Jak słusznie stwierdza Tadeusz Kowalik: „Gdyby dotrzymywano umów zawartych przy Okrągłym Stole oraz swoistej umowy zawartej z wyborcami, którym oferowano podobny zarys programu, to nowy ustrój społeczno – ekonomiczny kształtowany po 1989 r. musiałby wyglądać zupełnie inaczej. Plan Balcerowicza w znanej nam postaci nie miałby żadnych szans akceptacji”[1]).

            W tym samym czasie wykonano w Polsce szereg poważnych, niezależnych studiów strategicznych wytyczających pozytywną drogę odbudowy i rozwoju polskiej gospodarki. Zostały one jednak wszystkie zlekceważone i pominięte przez władze. Tak więc, niestety, w kraju nie mamy dotychczas społecznej gospodarki rynkowej, chociaż taki ustrój postanowiła polska konstytucja z 1997 r. (Każdy obywatel dostał jej egzemplarz od prezydenta Kwaśniewskiego). Jej wdrożenie stanowi nadal ważne i pilne zadanie ustrojowe.

Konstytucyjnemu wymaganiu ustanowienia w Polsce społecznej gospodarki rynkowej sprzeciwia się ideologia neoliberalna i kolidują z nim interesy zagranicznych i ponadnarodowych korporacji gospodarczych. Znaczne przeszkody stwarzają ponadpaństwowe, neoliberalne normy i dyrektywy Unii Europejskiej oraz brak szerszej suwerenności państwowej.

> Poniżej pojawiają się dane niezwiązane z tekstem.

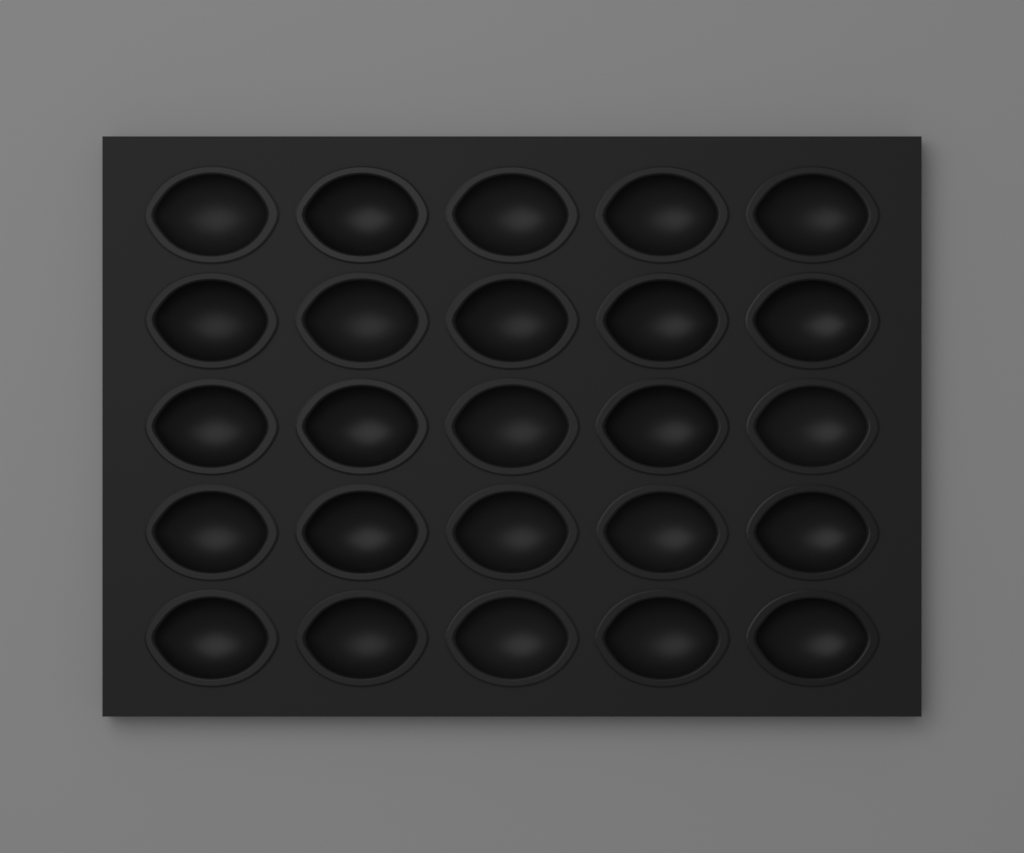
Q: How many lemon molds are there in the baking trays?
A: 25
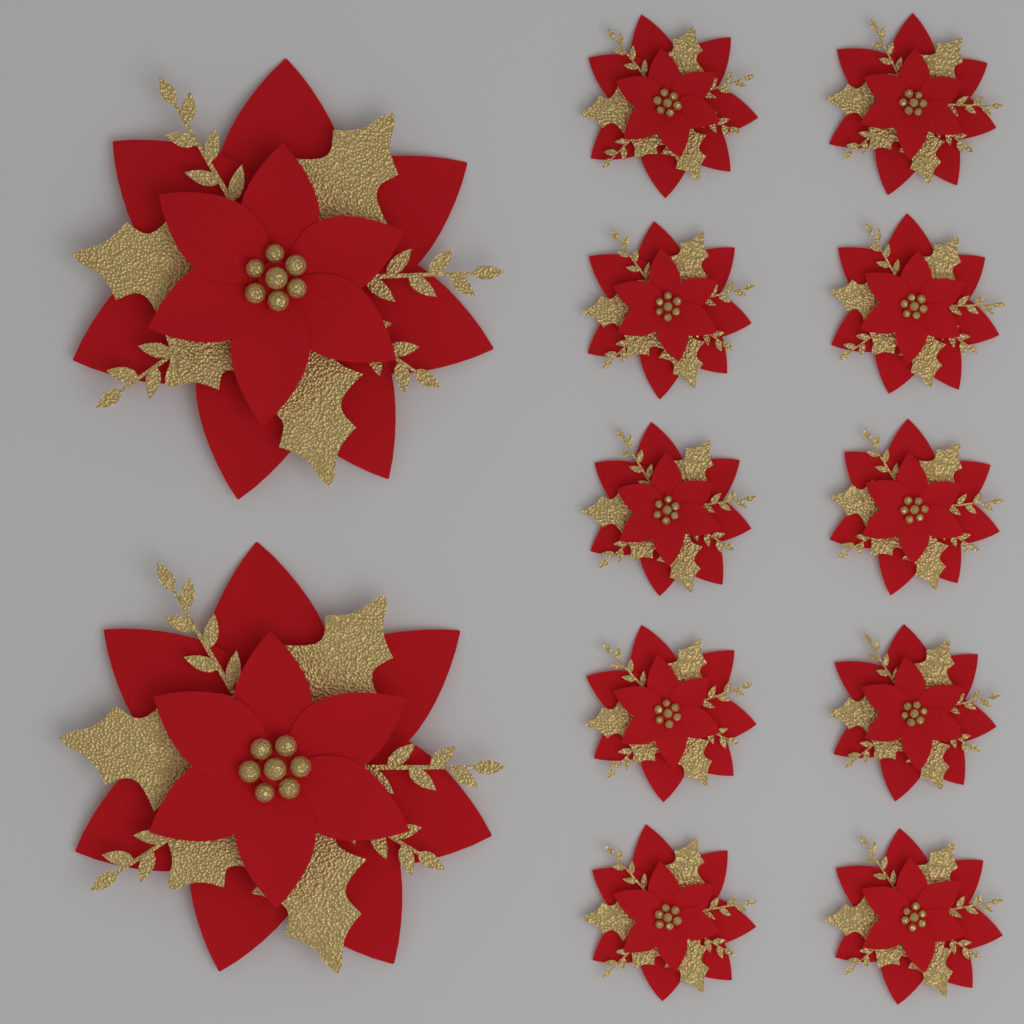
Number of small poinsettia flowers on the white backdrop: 10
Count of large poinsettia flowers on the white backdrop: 2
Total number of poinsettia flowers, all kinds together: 12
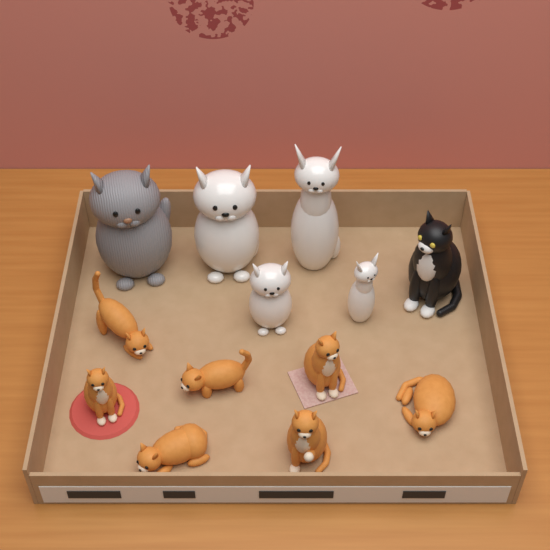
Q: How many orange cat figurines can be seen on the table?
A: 7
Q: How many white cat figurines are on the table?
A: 4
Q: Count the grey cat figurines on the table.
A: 1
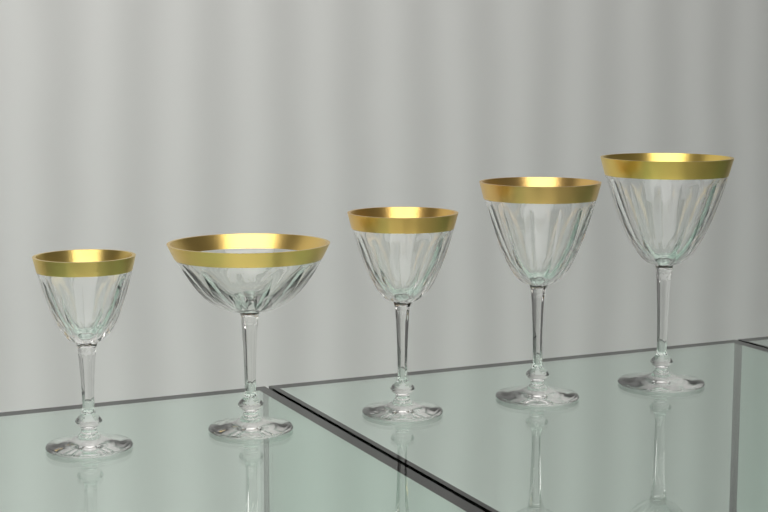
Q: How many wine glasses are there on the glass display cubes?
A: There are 5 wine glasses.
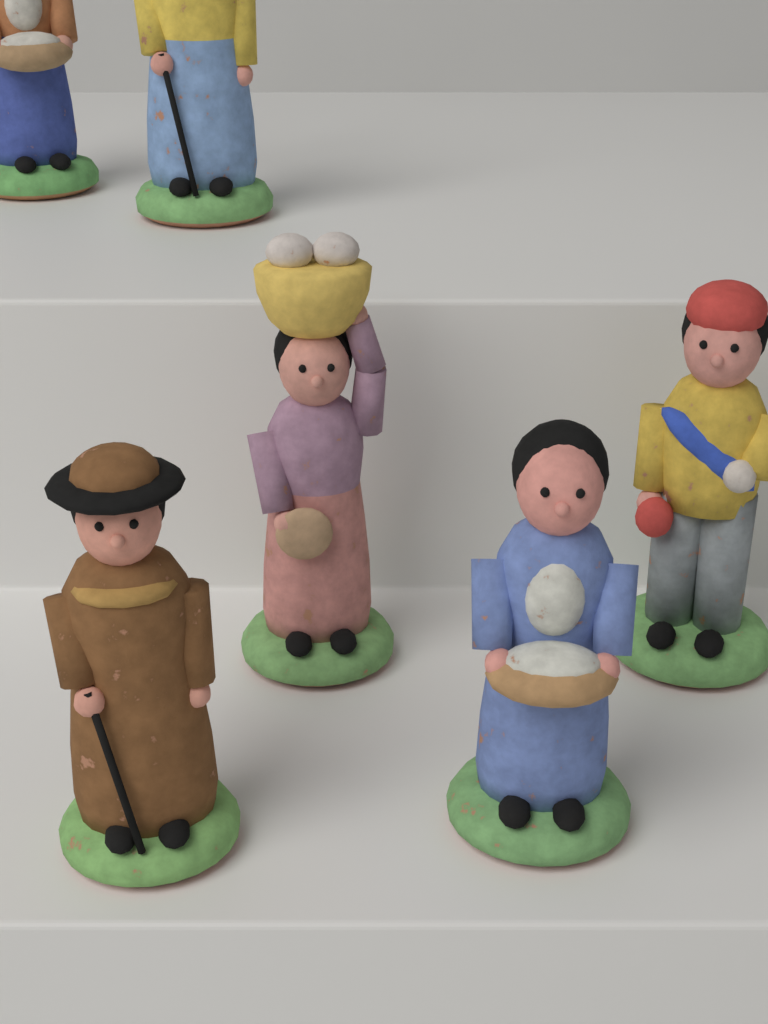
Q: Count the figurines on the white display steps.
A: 6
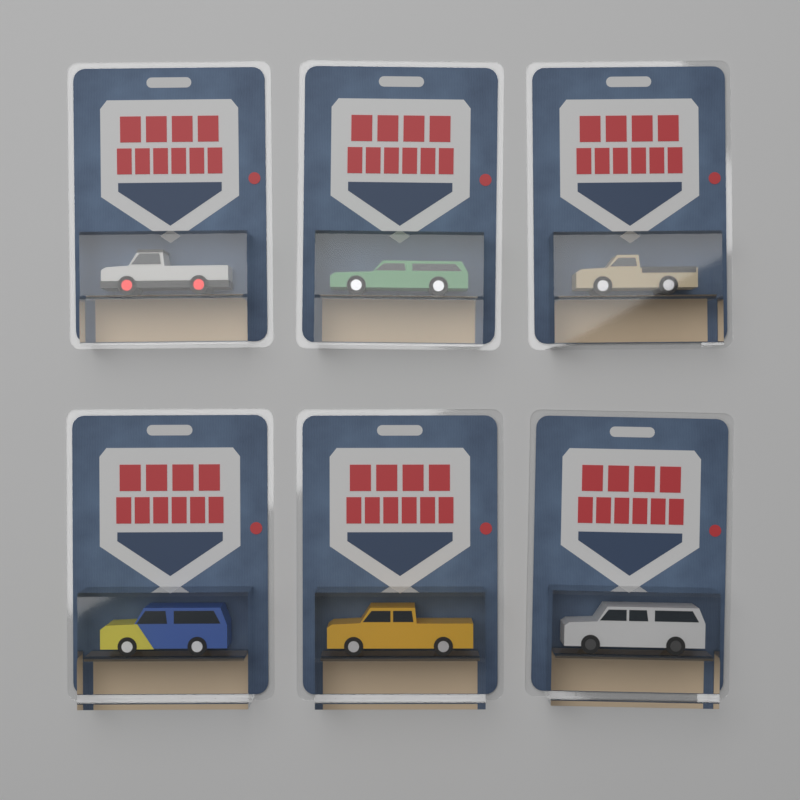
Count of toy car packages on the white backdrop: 6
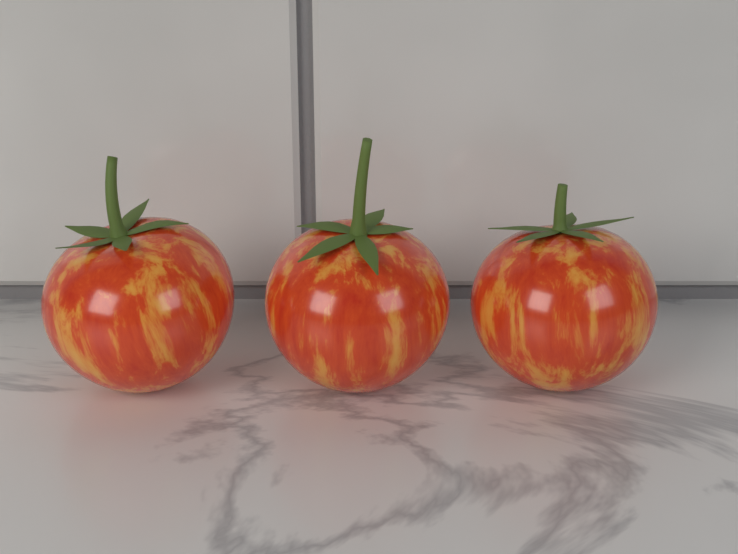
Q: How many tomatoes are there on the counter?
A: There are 3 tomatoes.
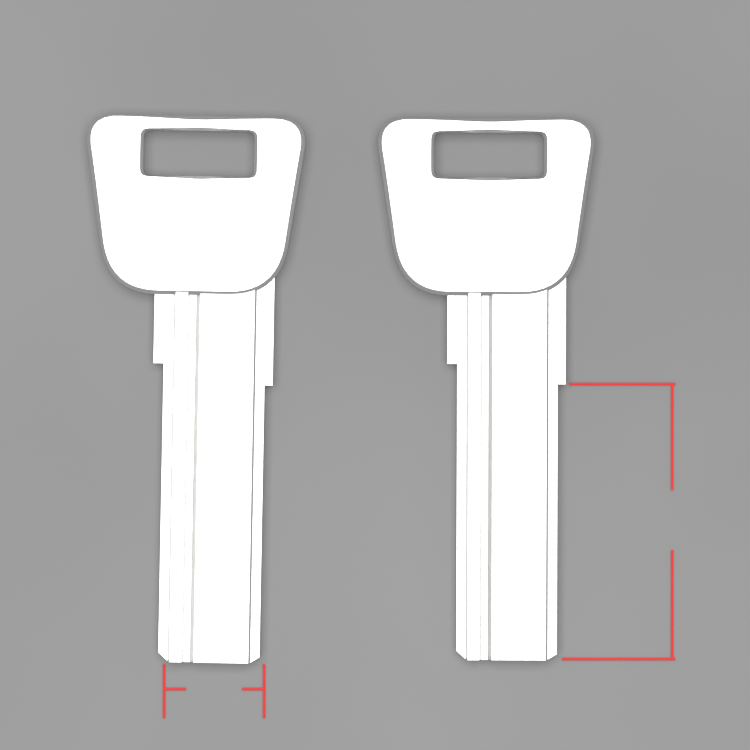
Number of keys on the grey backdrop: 2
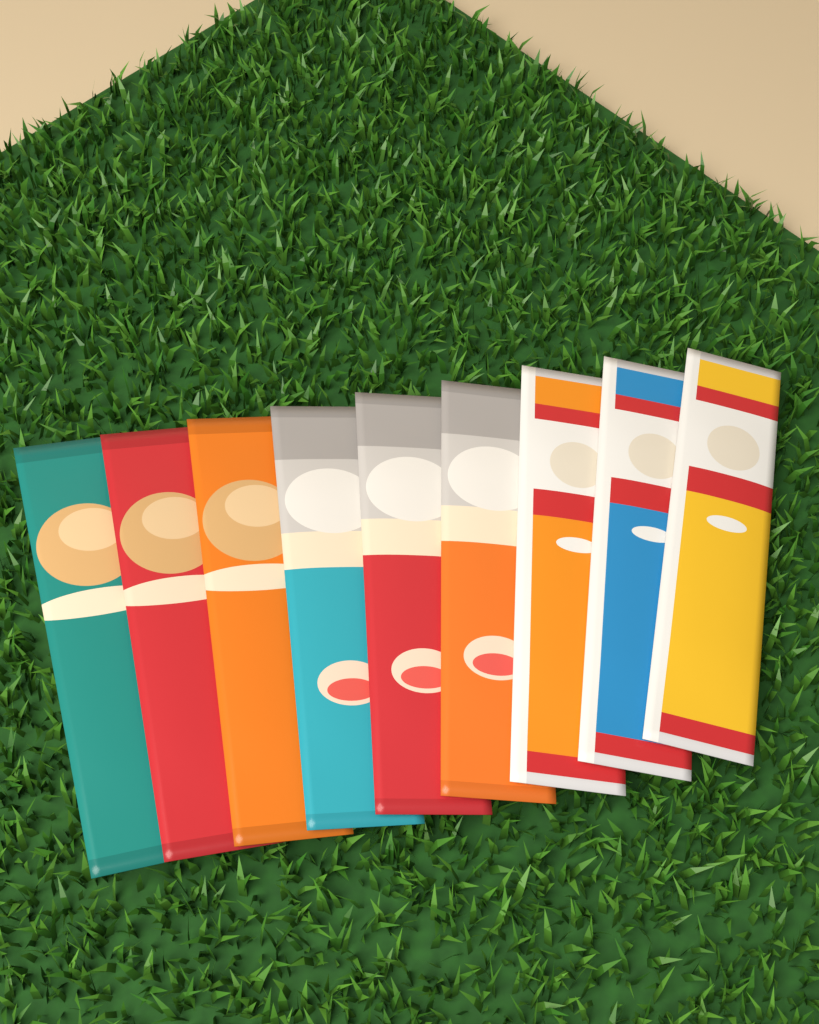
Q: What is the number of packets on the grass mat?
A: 9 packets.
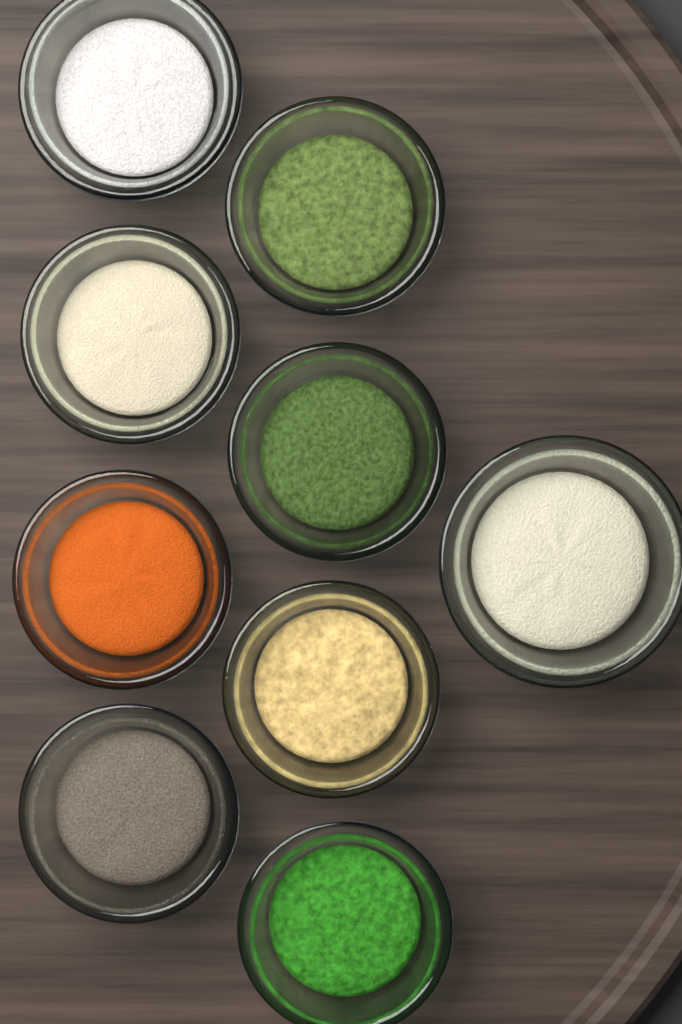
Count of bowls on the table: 9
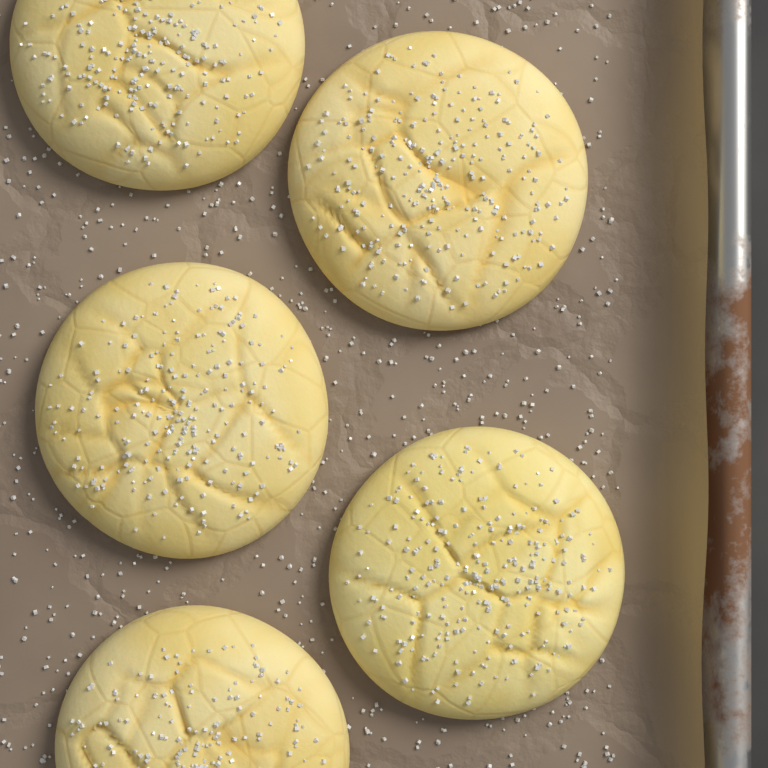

Przykład krajów skandynawskich i azjatyckich wskazuje jednak, że również w warunkach globalizacji i dalszych trudności można i należy w państwowym systemie organizacyjno – prawnym dążyć do realizacji społecznej gospodarki rynkowej.

            Pierwszy ten problem podjął Mieczysław Nieduszyński (1986), a następnie Chrześcijańsko Demokratyczne Stronnictwo Pracy (1991), Tadeusz Przeciszewski i Sławomir Patrycki(1996, 2000), Tadeusz Kowalik (1999-2005), Piotr Pysza i Elżbieta Mączyńska, prezes Polskiego Towarzystwa Ekonomicznego [2]) oraz szereg innych. Problematyce społecznej gospodarki rynkowej i wprowadzeniu jej w Polsce zostało poświeconych szereg konferencji naukowych w latach 1993-2002 [3]). Trzecia droga budzi nadal duże zainteresowanie. W realizacji tego ustrojowego zadania trzeba jednak pokonać trudne warunki narastającego egoizmu politycznego i gospodarczego początku XXI wieku oraz zdezorientowanej opinii publicznej.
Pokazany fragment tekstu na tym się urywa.